The BYU-Idaho Learning Model used in this course is based on the gospel instruction given by the Savior to "teach one another." Teaching others will help you to learn more and remember what you learn longer. Therefore, it is expected that in this course you will interact with others, teaching and learning together; participate fully in the activities and discussions; and complete your discussion board posts in a timely fashion so others can interact with you in meaningful conversations. Doing so will help you do better in the course and allow you to serve your fellow classmates.
Late Work Policy
Assignments are due on the day indicated. Each week opens early in order to allow students some flexibility in determining their schedule. Late work will be accepted only at your instructor’s discretion. If you feel your situation warrants personal consideration, inform your instructor before the assignment is due so that he/she has time to work with you. Any late work that is accepted is subject to a penalty as determined by your instructor.
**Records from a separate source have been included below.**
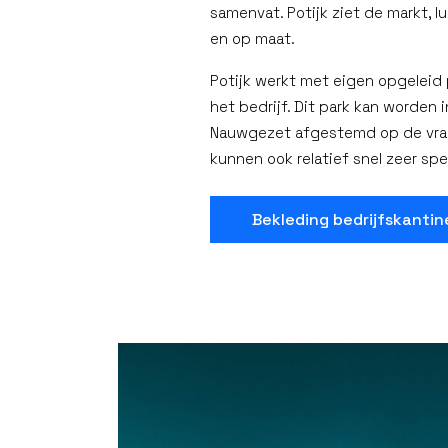
samenvat. Potijk ziet de markt, l
en op maat.
Potijk werkt met eigen opgeleid
het bedrijf. Dit park kan worden
Nauwgezet afgestemd op de vraa
kunnen ook relatief snel zeer sp
Bekleding bedrijfskantin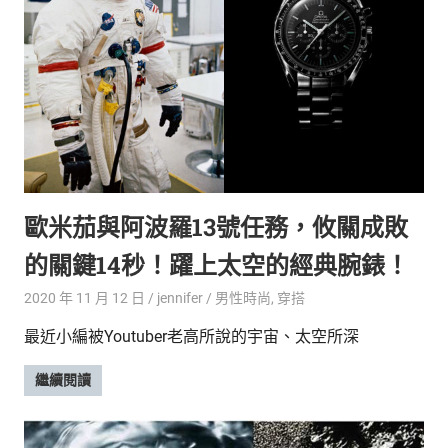
歐米茄與阿波羅13號任務，攸關成敗
的關鍵14秒！躍上太空的經典腕錶！
2020 年 11 月 12 日
jennifer
男性時尚
,
穿搭
最近小編被Youtuber老高所說的宇宙、太空所深
繼續閱讀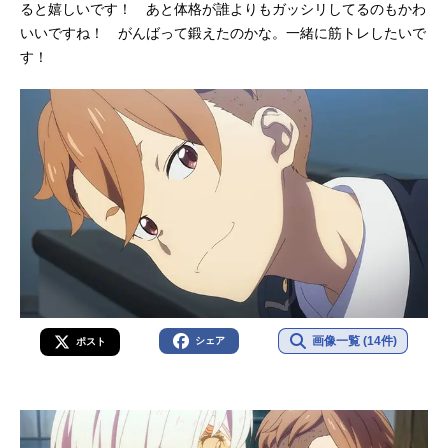
ると嬉しいです！ あと体格が誰よりもガッシリしてるのもかわ
いいですね！ がんばって鍛えたのかな。一緒に筋トレしたいで
す！
画像一覧 (14件)
シェア
ポスト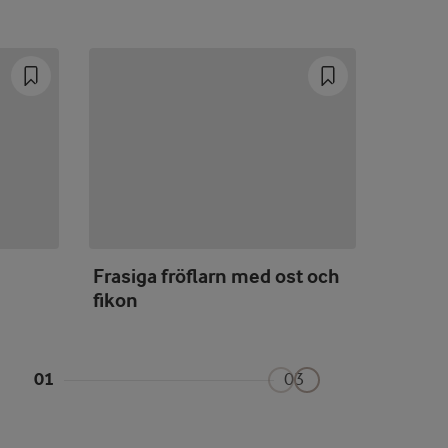
Frasiga fröflarn med ost och
Svartv
fikon
01
03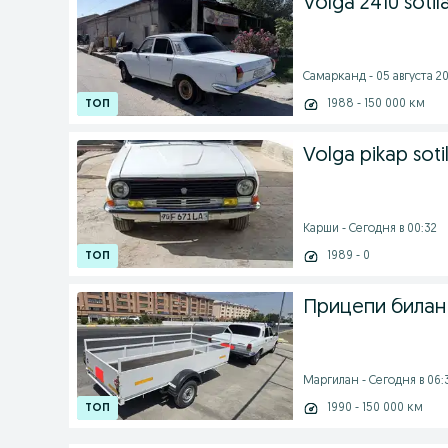
Volga 2410 sotil
Самарканд - 05 августа 20
1988 - 150 000 км
Volga pikap soti
Карши - Сегодня в 00:32
1989 - 0
Прицепи билан
Маргилан - Сегодня в 06:
1990 - 150 000 км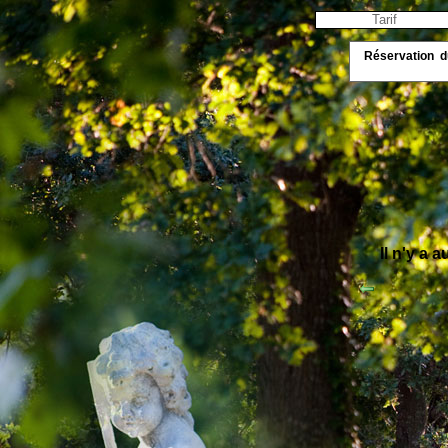
Tarif
Réservation
Il n'y a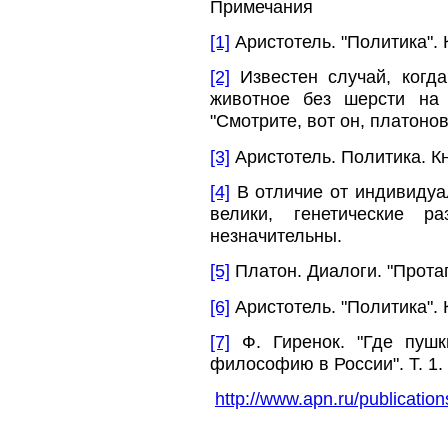
Примечания
[1]
Аристотель. "Политика". 
[2]
Известен случай, когда
животное без шерсти на 
"Смотрите, вот он, платонов
[3]
Аристотель. Политика. Кн
[4]
В отличие от индивидуа
велики, генетические 
незначительны.
[5]
Платон. Диалоги. "Протаг
[6]
Аристотель. "Политика". 
[7]
Ф. Гиренок. "Где пушк
философию в России". Т. 1.
http://www.apn.ru/publication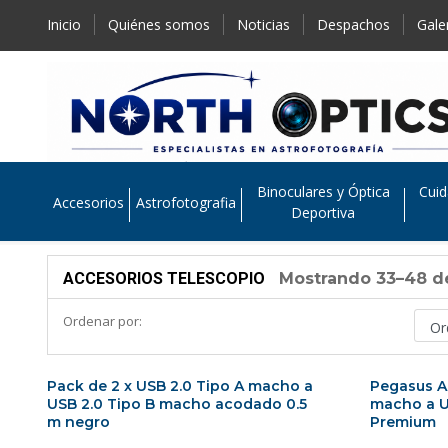
Inicio
Quiénes somos
Noticias
Despachos
Gale
Binoculares y Óptica
Cuid
Accesorios
Astrofotografia
Deportiva
ACCESORIOS TELESCOPIO
Mostrando 33–48 de
Ordenar por:
Pack de 2 x USB 2.0 Tipo A macho a
Pegasus A
USB 2.0 Tipo B macho acodado 0.5
macho a U
m negro
Premium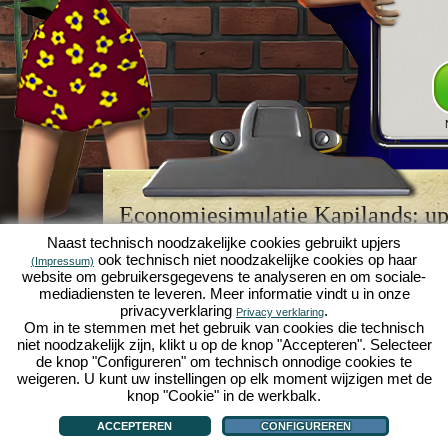
Economiesimulatie Kapilands: upj
browserspellegende
Naast technisch noodzakelijke cookies gebruikt upjers
ook technisch niet noodzakelijke cookies op haar
(Impressum)
Kapilands is een van de beste
browserspellen
van z
website om gebruikersgegevens te analyseren en om sociale-
retrogame
voor fans van economiesimulaties. Het i
mediadiensten te leveren. Meer informatie vindt u in onze
werd ooit uitgeroepen tot "MMO van het jaar" en i
privacyverklaring
.
Privacy verklaring
een genot voor fans van strategische
online game
Om in te stemmen met het gebruik van cookies die technisch
je eigen zakenimperium opbouwen en carrière make
niet noodzakelijk zijn, klikt u op de knop "Accepteren". Selecteer
economiesimulaties
!
de knop "Configureren" om technisch onnodige cookies te
weigeren. U kunt uw instellingen op elk moment wijzigen met de
knop "Cookie" in de werkbalk.
ACCEPTEREN
CONFIGUREREN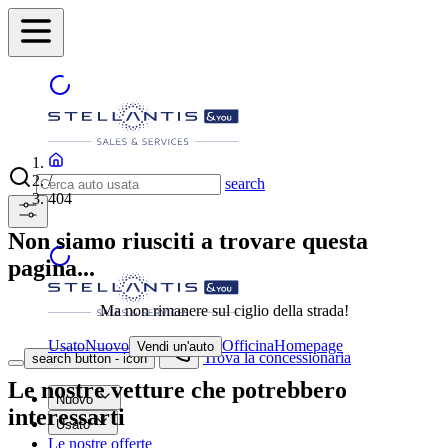
/
search
404
Non siamo riusciti a trovare questa
pagina...
Ma non rimanere sul ciglio della strada!
Usato
Nuovo
Officina
Homepage
Vendi un'auto
Trova la concessionaria
search button - icon
Le nostre vetture che potrebbero
Nuovo
interessarti
Usato
Le nostre offerte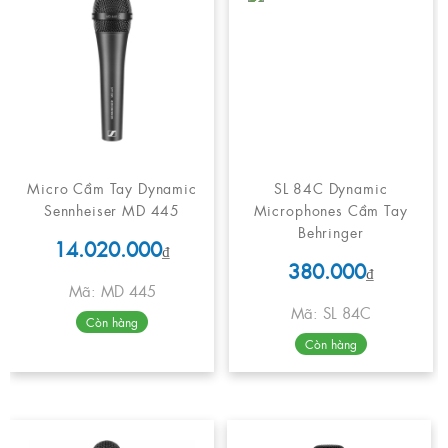
Micro Cầm Tay Dynamic
SL 84C Dynamic
Sennheiser MD 445
Microphones Cầm Tay
Behringer
14.020.000
₫
380.000
₫
Mã: MD 445
Mã: SL 84C
Còn hàng
Còn hàng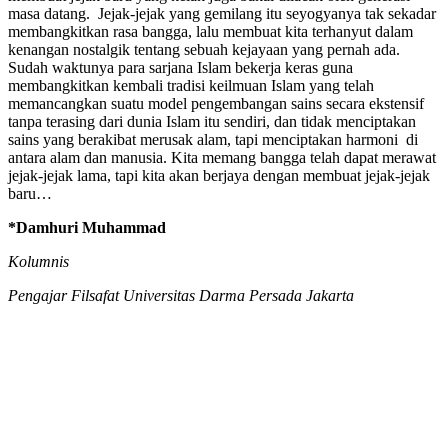
masa datang. Jejak-jejak yang gemilang itu seyogyanya tak sekadar
membangkitkan rasa bangga, lalu membuat kita terhanyut dalam
kenangan nostalgik tentang sebuah kejayaan yang pernah ada.
Sudah waktunya para sarjana Islam bekerja keras guna
membangkitkan kembali tradisi keilmuan Islam yang telah
memancangkan suatu model pengembangan sains secara ekstensif
tanpa terasing dari dunia Islam itu sendiri, dan tidak menciptakan
sains yang berakibat merusak alam, tapi menciptakan harmoni di
antara alam dan manusia. Kita memang bangga telah dapat merawat
jejak-jejak lama, tapi kita akan berjaya dengan membuat jejak-jejak
baru…
*Damhuri Muhammad
Kolumnis
Pengajar Filsafat Universitas Darma Persada Jakarta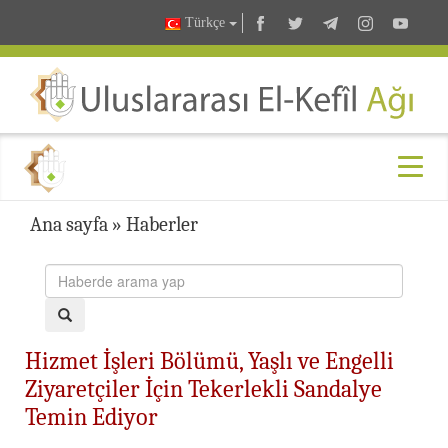
Türkçe
Ana sayfa
»
Haberler
Hizmet İşleri Bölümü, Yaşlı ve Engelli
Ziyaretçiler İçin Tekerlekli Sandalye
Temin Ediyor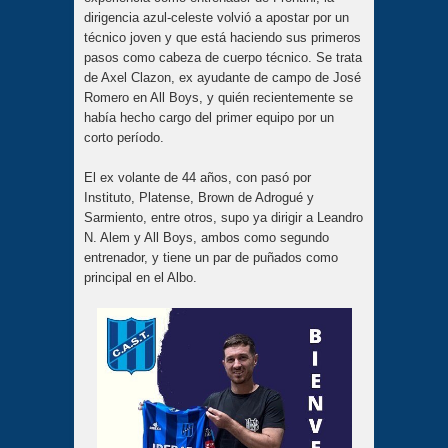
dirigencia azul-celeste volvió a apostar por un
técnico joven y que está haciendo sus primeros
pasos como cabeza de cuerpo técnico. Se trata
de Axel Clazon, ex ayudante de campo de José
Romero en All Boys, y quién recientemente se
había hecho cargo del primer equipo por un
corto período.
El ex volante de 44 años, con pasó por
Instituto, Platense, Brown de Adrogué y
Sarmiento, entre otros, supo ya dirigir a Leandro
N. Alem y All Boys, ambos como segundo
entrenador, y tiene un par de puñados como
principal en el Albo.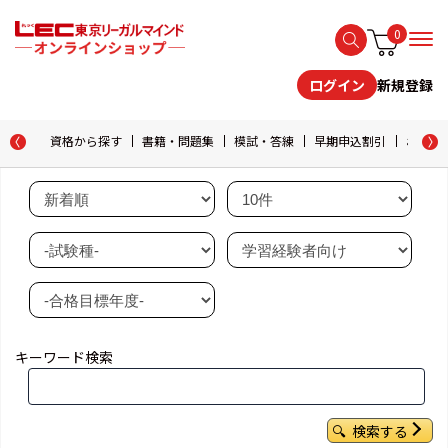
0
新規登録
ログイン
資格から探す
書籍・問題集
模試・答練
早期申込割引
おためし
キーワード検索
検索する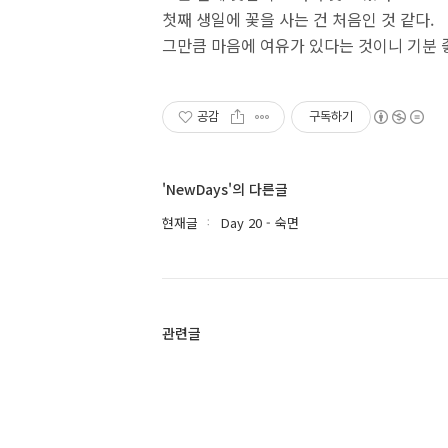
첫째 생일에 꽃을 사는 건 처음인 것 같다.
그만큼 마음에 여유가 있다는 것이니 기분 
공감
구독하기
'NewDays'의 다른글
현재글
Day 20 - 숙면
관련글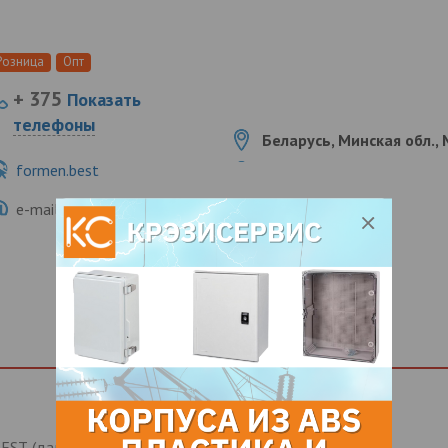
Розница
Опт
+ 375
Показать
телефоны
Беларусь, Минская обл., М
formen.best
e-mail:
support@formen.best
EST. (далее — FMB)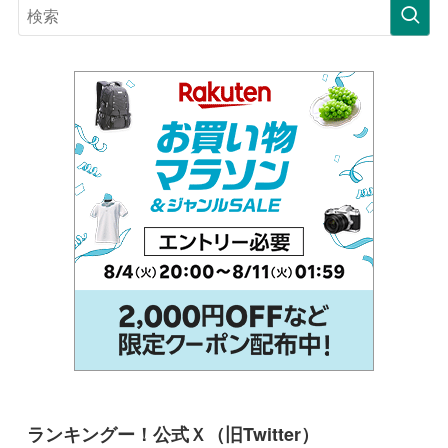
ランキングー！公式Ｘ（旧Twitter）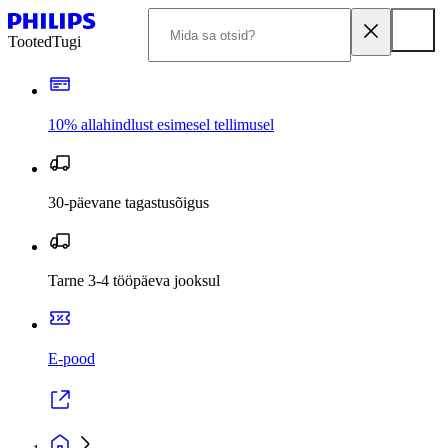
Tooted
Tugi
10% allahindlust esimesel tellimusel
30-päevane tagastusõigus
Tarne 3-4 tööpäeva jooksul
E-pood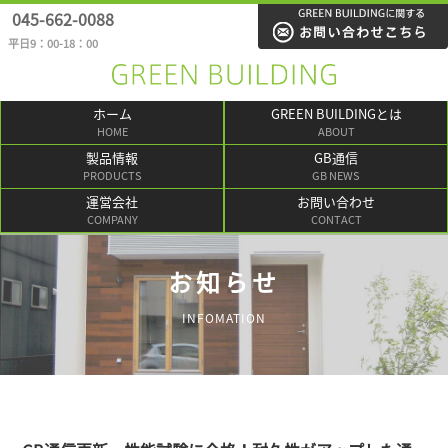
045-662-0088
平日9：00-18：00
ホーム
GREEN BUILDINGとは
HOME
ABOUT
製品情報
GB通信
PRODUCTS
GB NEWS
運営会社
お問い合わせ
COMPANY
CONTACT
お知らせ
INFOMATION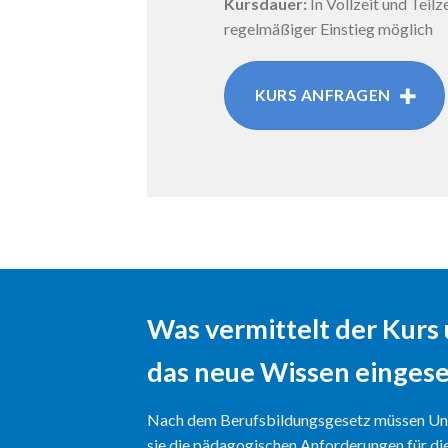
Kursdauer:
In Vollzeit und Teilz
regelmäßiger Einstieg möglich
KURS ANFRAGEN
Was vermittelt der Kurs
das neue Wissen einges
Nach dem Berufsbildungsgesetz müssen Un
sie die pädagogischen Anforderungen für di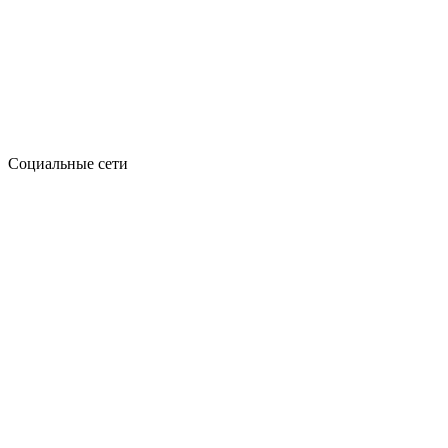
Социальные сети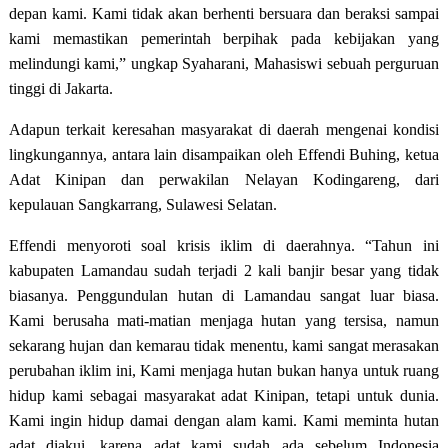
depan kami. Kami tidak akan berhenti bersuara dan beraksi sampai
kami memastikan pemerintah berpihak pada kebijakan yang
melindungi kami,” ungkap Syaharani, Mahasiswi sebuah perguruan
tinggi di Jakarta.
Adapun terkait keresahan masyarakat di daerah mengenai kondisi
lingkungannya, antara lain disampaikan oleh Effendi Buhing, ketua
Adat Kinipan dan perwakilan Nelayan Kodingareng, dari
kepulauan Sangkarrang, Sulawesi Selatan.
Effendi menyoroti soal krisis iklim di daerahnya. “Tahun ini
kabupaten Lamandau sudah terjadi 2 kali banjir besar yang tidak
biasanya. Penggundulan hutan di Lamandau sangat luar biasa.
Kami berusaha mati-matian menjaga hutan yang tersisa, namun
sekarang hujan dan kemarau tidak menentu, kami sangat merasakan
perubahan iklim ini, Kami menjaga hutan bukan hanya untuk ruang
hidup kami sebagai masyarakat adat Kinipan, tetapi untuk dunia.
Kami ingin hidup damai dengan alam kami. Kami meminta hutan
adat diakui, karena adat kami sudah ada sebelum Indonesia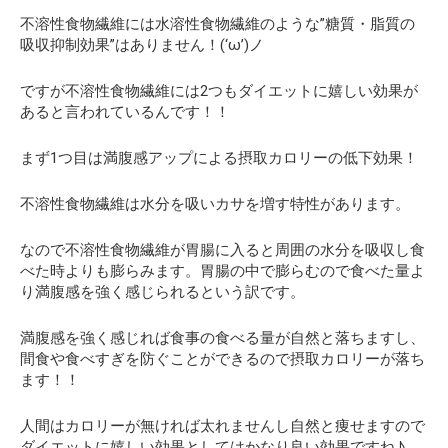
不溶性食物繊維には水溶性食物繊維のような”糖質・脂質の
吸収抑制効果”はありません！(‘ω’)ノ
ですが不溶性食物繊維には2つもダイエットに嬉しい効果が
あると言われているんです！！
まず1つ目は満腹感アップによる摂取カロリーの低下効果！
不溶性食物繊維は水分を吸いカサを増す特性があります。
なので不溶性食物繊維が胃腸に入ると周囲の水分を吸収し食
べた時よりも膨らみます。胃腸の中で膨らむので食べた量よ
り満腹感を強く感じられるという訳です。
満腹感を強く感じれば食事の食べる量が自然と落ちますし、
間食や食べすぎを防ぐことができるので摂取カロリーが落ち
ます！！
人間はカロリーが無ければ太れませんし自然と痩せますので
ダイエットに嬉しい効果としてはかなり良い効果ですね♪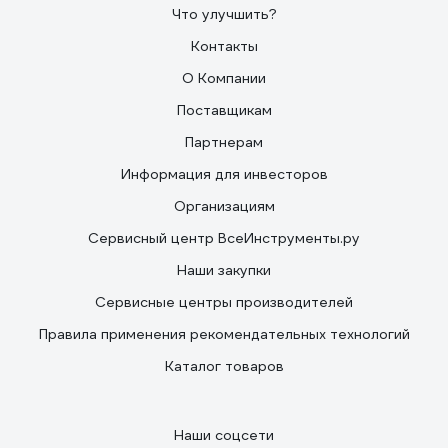
Что улучшить?
Контакты
О Компании
Поставщикам
Партнерам
Информация для инвесторов
Организациям
Сервисный центр ВсеИнструменты.ру
Наши закупки
Сервисные центры производителей
Правила применения рекомендательных технологий
Каталог товаров
Наши соцсети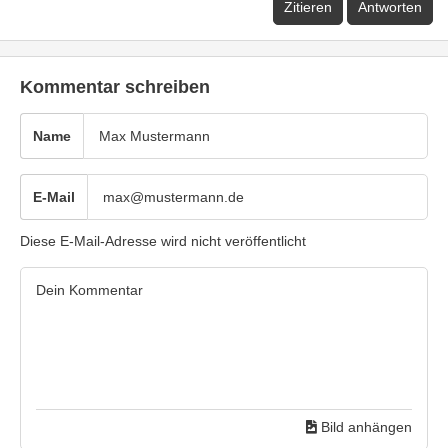
Zitieren
Antworten
Kommentar schreiben
Name
E-Mail
Diese E-Mail-Adresse wird nicht veröffentlicht
Bild anhängen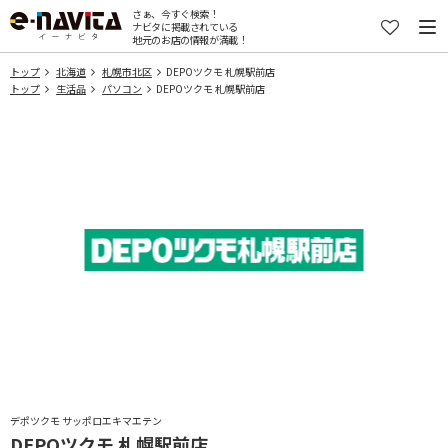
さぁ、今すぐ検索！
ナビタに掲載されている
地元のお店の情報が満載！
トップ
北海道
札幌市北区
DEPOツクモ 札幌駅前店
トップ
生活品
パソコン
DEPOツクモ 札幌駅前店
デポツクモ サッポロエキマエテン
DEPOツクモ 札幌駅前店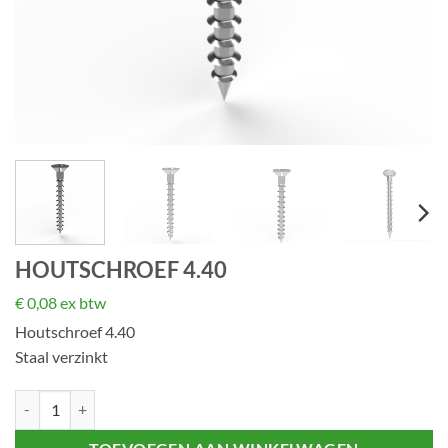
HOUTSCHROEF 4.40
€
0,08
ex btw
Houtschroef 4.40
Staal verzinkt
Houtschroef 4.40 aantal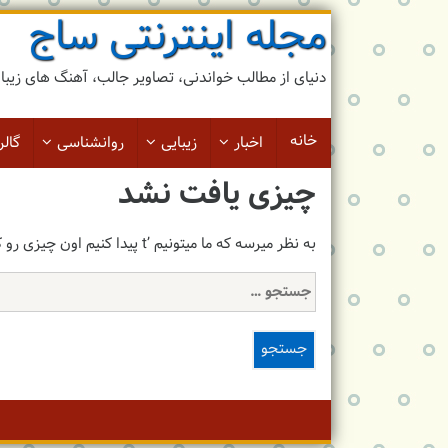
مجله اینترنتی ساج
رد
کردن
و
دنیای از مطالب خواندنی، تصاویر جالب، آهنگ های زیبا و 
رفتن
به
مطلب
خانه
اخبار
زیبایی
روانشناسی
گالر
چیزی یافت نشد
به نظر میرسه که ما میتونیم ’t پیدا کنیم اون چیزی رو که شما ’re دنبالش هستید. پس جستجو میتونه بهتون کمک کنه.
جستجو
برای: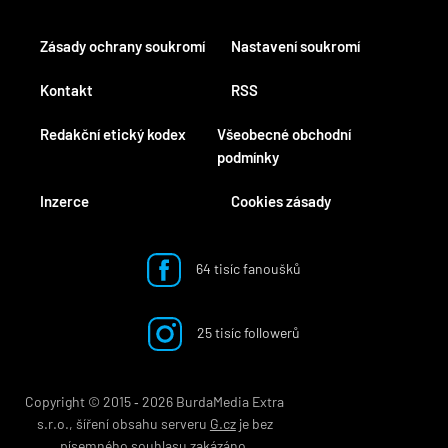
Zásady ochrany soukromí
Nastavení soukromí
Kontakt
RSS
Redakční etický kodex
Všeobecné obchodní
podmínky
Inzerce
Cookies zásady
64 tisíc fanoušků
25 tisíc followerů
Copyright © 2015 ‐ 2026 BurdaMedia Extra
s.r.o., šíření obsahu serveru
G.cz
je bez
písemného souhlasu zakázáno.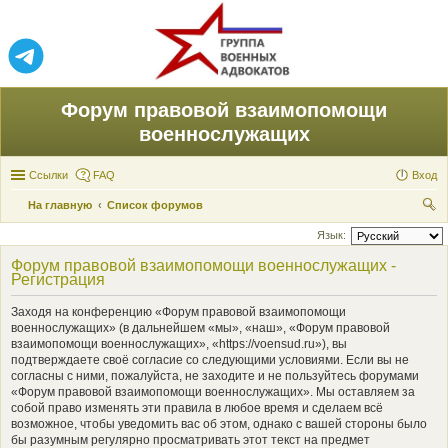
Форум правовой взаимопомощи
военнослужащих
Ссылки
FAQ
Вход
На главную
Список форумов
ои
Язык:
ск
Форум правовой взаимопомощи военнослужащих -
Регистрация
Заходя на конференцию «Форум правовой взаимопомощи
военнослужащих» (в дальнейшем «мы», «наш», «Форум правовой
взаимопомощи военнослужащих», «https://voensud.ru»), вы
подтверждаете своё согласие со следующими условиями. Если вы не
согласны с ними, пожалуйста, не заходите и не пользуйтесь форумами
«Форум правовой взаимопомощи военнослужащих». Мы оставляем за
собой право изменять эти правила в любое время и сделаем всё
возможное, чтобы уведомить вас об этом, однако с вашей стороны было
бы разумным регулярно просматривать этот текст на предмет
If you ever have a question, problem, or concern about the course, you can get help in resolving it in one of two ways. Your instructor will inform you of the method he/she wishes to use:
- Check your instructor's announcements. Your instructor will post useful information to answer common questions that the class may have.
- You can also contact your instructor through email. If your question or concern is of a personal
nature, please contact your instructor through email rather than posting it to a public place such
as the discussion board associated with an Announcement.
- If you contact your instructor through email, it could take up to 24 hours to receive a response (excluding Sundays and holidays). Please state your question clearly, include sufficient detail, and allow ample time when communicating with your instructor in an email.
- If you have been unable to resolve your questions, problems, or concerns, you can report a concern by contacting the BYU-Idaho Support Center.
BYU-Idaho Learning Model Vision Statement
At BYU-Idaho, we foster faith-building and life-changing learning. Our faith in the Lord Jesus Christ, the gifts of the Holy Ghost, our commitment to the restored gospel, and our effort to build a Zion learning community motivate us to learn and teach by study and by faith.
- Everybody at BYU-Idaho is a learner and a teacher.
- Learners and teachers at BYU-Idaho are at different levels in their individual progress towards learning by study and also by faith.
- The principles of the Learning Model apply to all aspects of the BYU-Idaho experience.
Principles Learners and Teachers at BYU-Idaho
- Exercise faith in the Lord Jesus Christ as a principle of power.
- Understand that true teaching is done by and with the Holy Ghost.
- Lay hold upon the word of God as found in the holy scriptures and in the words of the prophets in all disciplines.
- Act for themselves and accept responsibility for learning and teaching.
- Love, serve, and teach one another.
The Honor Code, Dress and Grooming Standards, and Academic Honesty will be enforced in class. Although the class is online, please remember that you still need to live by the Honor Code standards. This is especially true as it relates to Academic Honesty (because of the nature of the course design, you will be doing significant amounts of self-reporting)! Each of us have made a commitment to follow these guidelines; therefore, it is incumbent on each of us to live true to our commitments and covenants.
There are many resources available to you in the Student Resources module, such as computer tutorials and free websites that can help you improve your typing skills. This is also where you should go if you are having difficulty with I-Learn, your internet or your computer. Find the Student Resources module by scrolling down toward the bottom of the Modules page and browse the available resources.
Write down notes in each week to help you remember what you learn and the revelations you may receive. This is one way to learn by study and by faith (see Doctrine and Covenants 88:118). Spend a few minutes each week to review your notes. This will help you remember most of your learning. You will also be able to use your notes when you take the final exam.